SUPPLIED DATA:
== Segment start ==

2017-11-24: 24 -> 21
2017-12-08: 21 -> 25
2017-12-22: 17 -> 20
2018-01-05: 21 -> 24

== Segment end ==
== Segment start ==

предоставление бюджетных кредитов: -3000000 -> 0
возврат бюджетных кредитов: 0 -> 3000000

== Segment end ==

WORK TASK:
Look above for the line with "предоставление бюджетных кредитов: -3000000" and the line with "возврат бюджетных кредитов: 0 -> 3000000"; transcribe both and all lines in between, exactly, and nothing else.

TASK OUTPUT:
предоставление бюджетных кредитов: -3000000 -> 0
возврат бюджетных кредитов: 0 -> 3000000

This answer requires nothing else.